The university of Leeds has a disproportionate amount of black academic staff, as in almost 4,000 members of staff, black academic staff only make up 1% of the figure.

Gina Baker also wished she had the representation in her teachers, stating: “Being able to see more people who looked like me during my 5 years of education would have gone a long way but I do understand this is a working progress.”

The horrific events of this year have been a late wake up call to many when recognising racial disparity. The murder of George Floyd in May sparked worldwide protests and many high profile figures have made investments into boosting young black voices and supporting education. British rapper, Stormzy, donated half a million pounds to fund scholarships for disadvantaged students.

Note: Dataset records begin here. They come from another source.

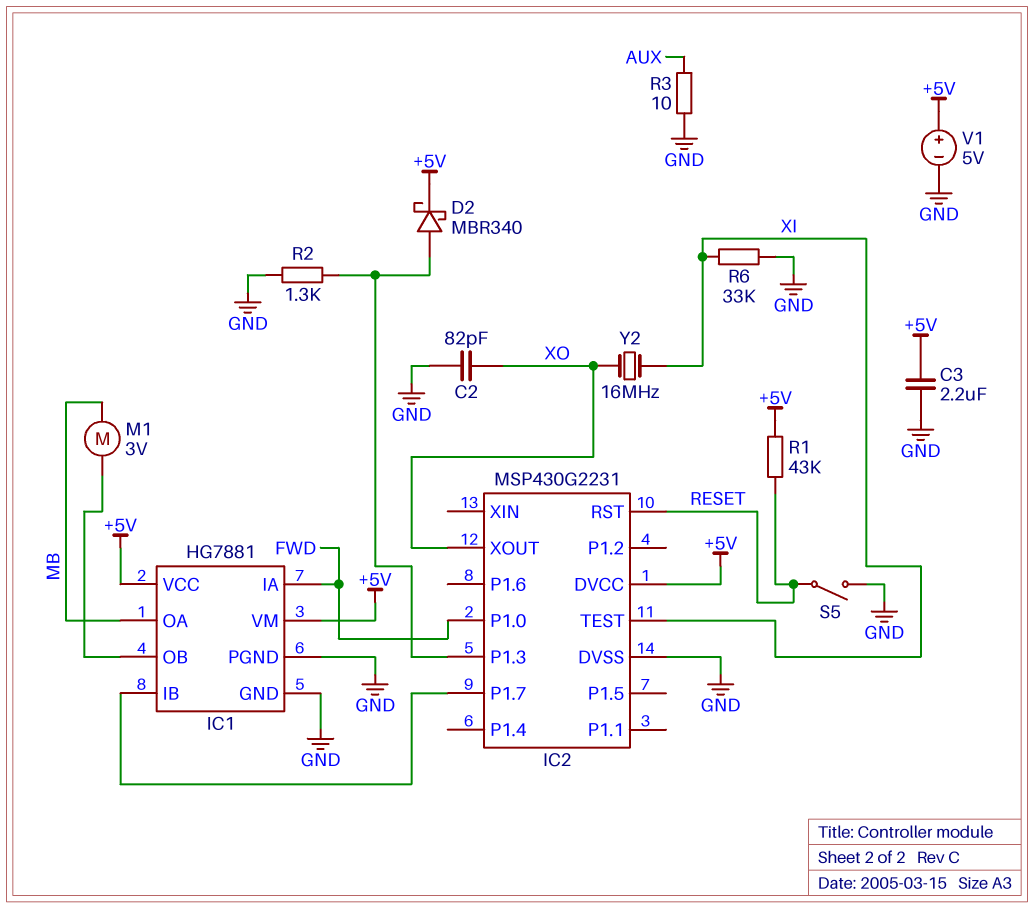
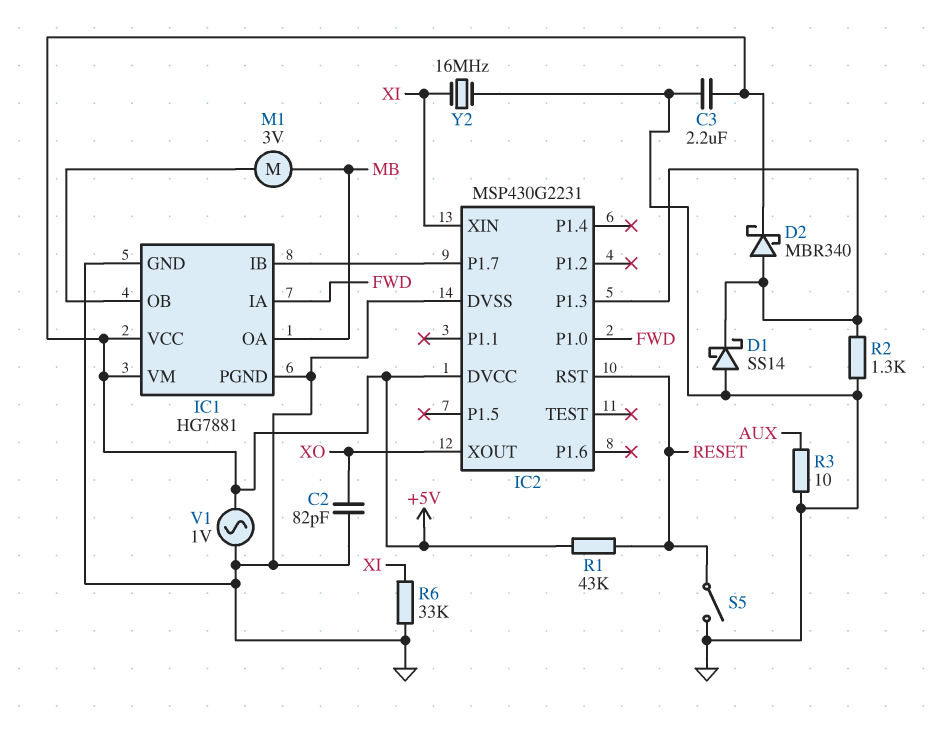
D1: none -> schottky SS14 (A GND, K IC2/P1.3)
IC2 pin TEST: XI -> none
IC2 pin XIN: none -> XI
V1: 5V (plus +5V, minus GND) -> AC 1V (+5V, GND)
Y2: 16MHz (XI, XO) -> 16MHz (GND, XI)

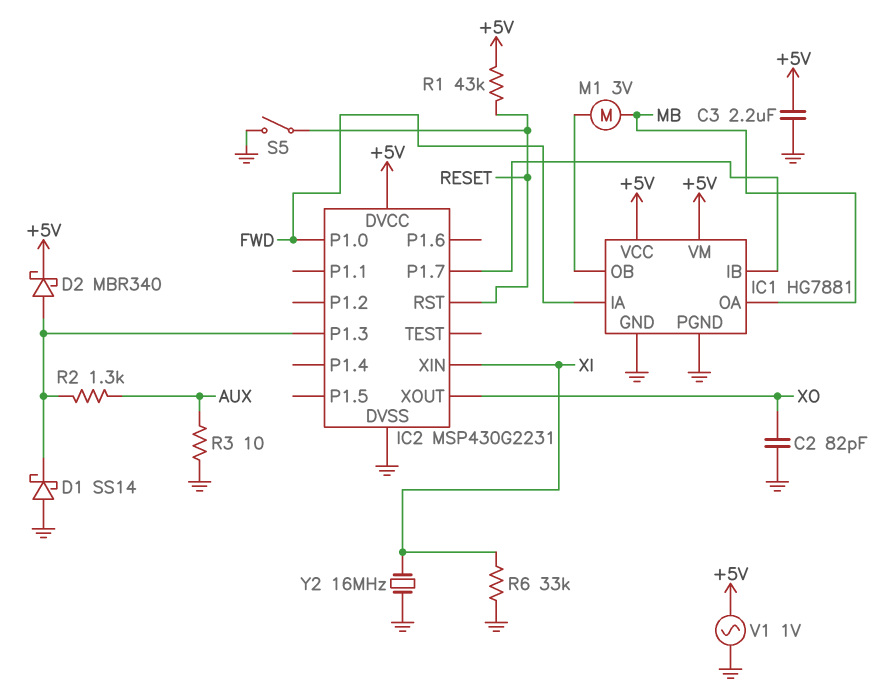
R2: 1.3k (GND, IC2/P1.3) -> 1.3k (AUX, IC2/P1.3)

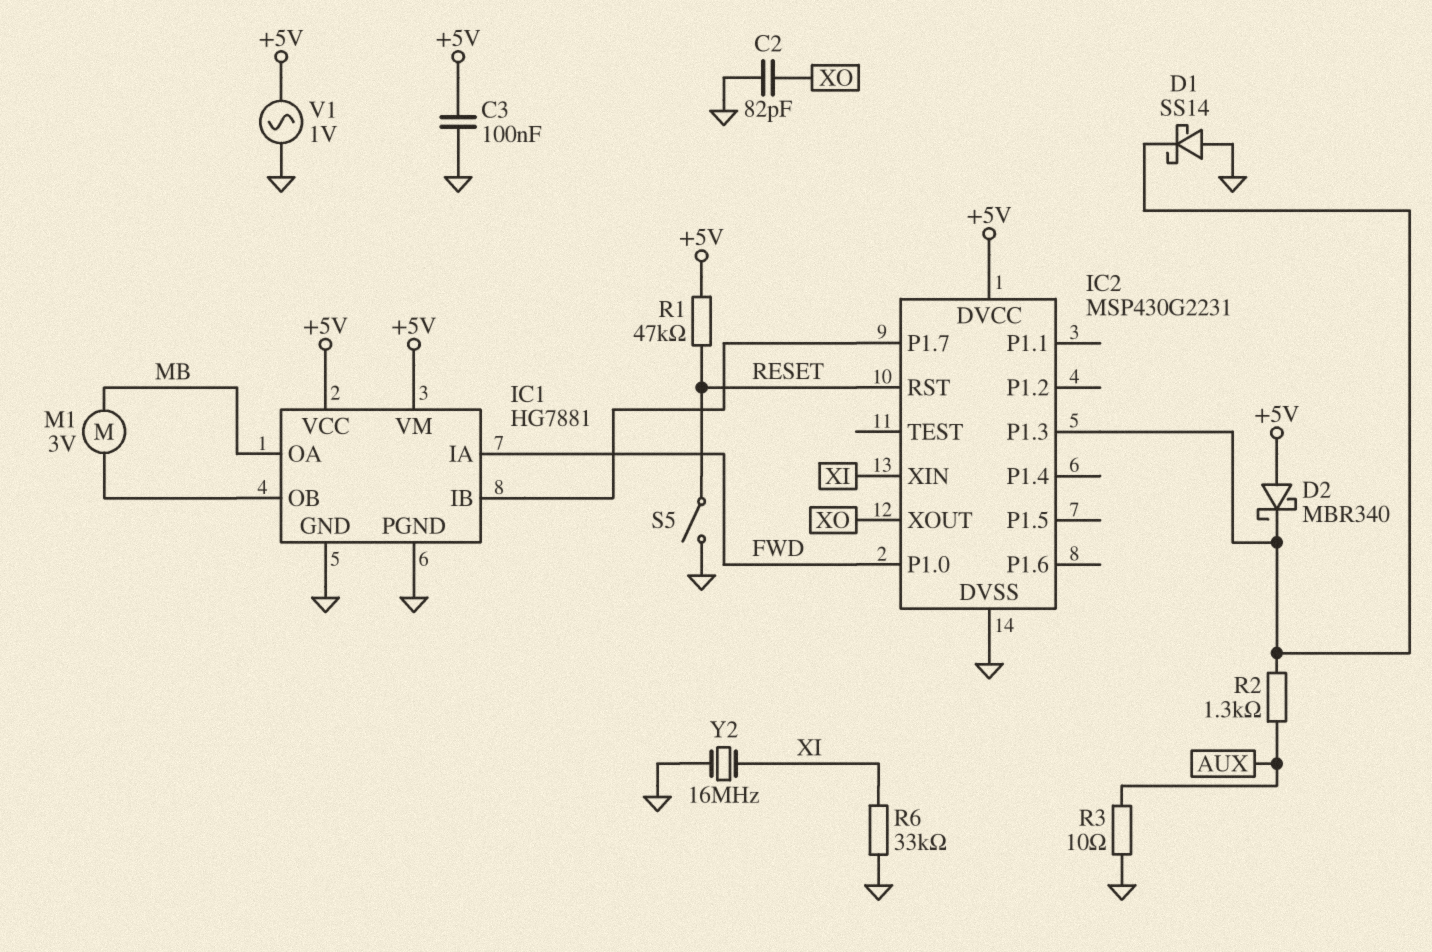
C3: 2.2uF (+5V, GND) -> 100nF (+5V, GND)
D2: schottky MBR340 (A IC2/P1.3, K +5V) -> schottky MBR340 (A +5V, K IC2/P1.3)
R1: 43k (+5V, RESET) -> 47k (+5V, RESET)

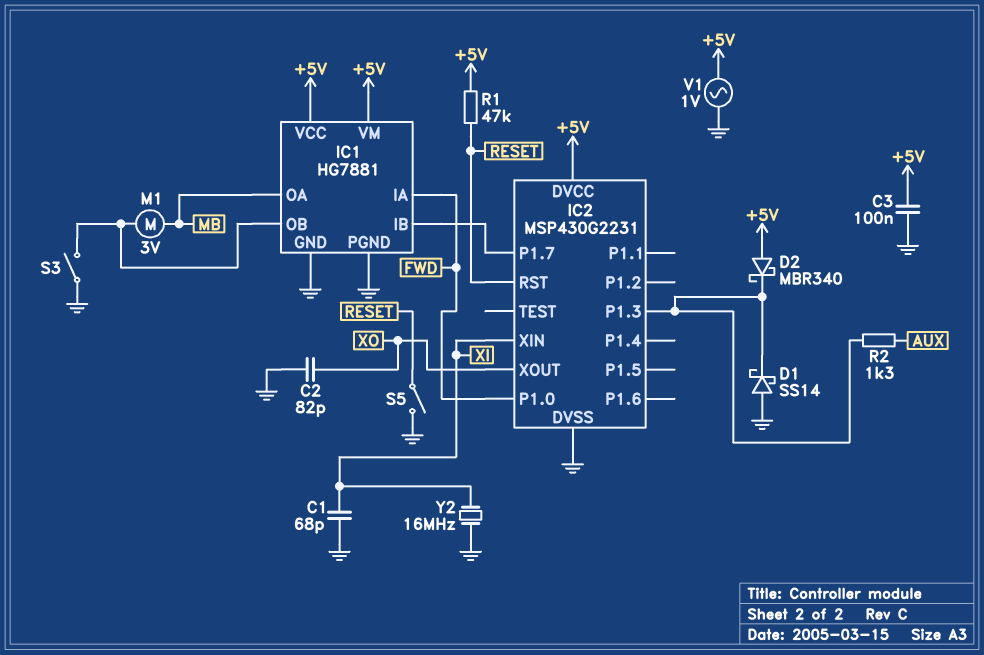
C1: none -> 68pF (GND, XI)
R3: 10 (AUX, GND) -> none
R6: 33k (GND, XI) -> none
S3: none -> switch (GND, IC1/OB)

While positive steps forward are being made and many white people are becoming aware of the action they personally need to take, it is clear that more needs to be done.

Gina is an example of an incredible young black achiever who fought against the statistics but acknowledges that a “louder echo is needed on the opportunities out there for us. Some people need that push and being able to see familiar faces in places of power and actually actioning change is inspiring for all.”

October has been Black History Month for over 30 years in the UK and although this one month is drawing to a close, the fight against injustice is far from over.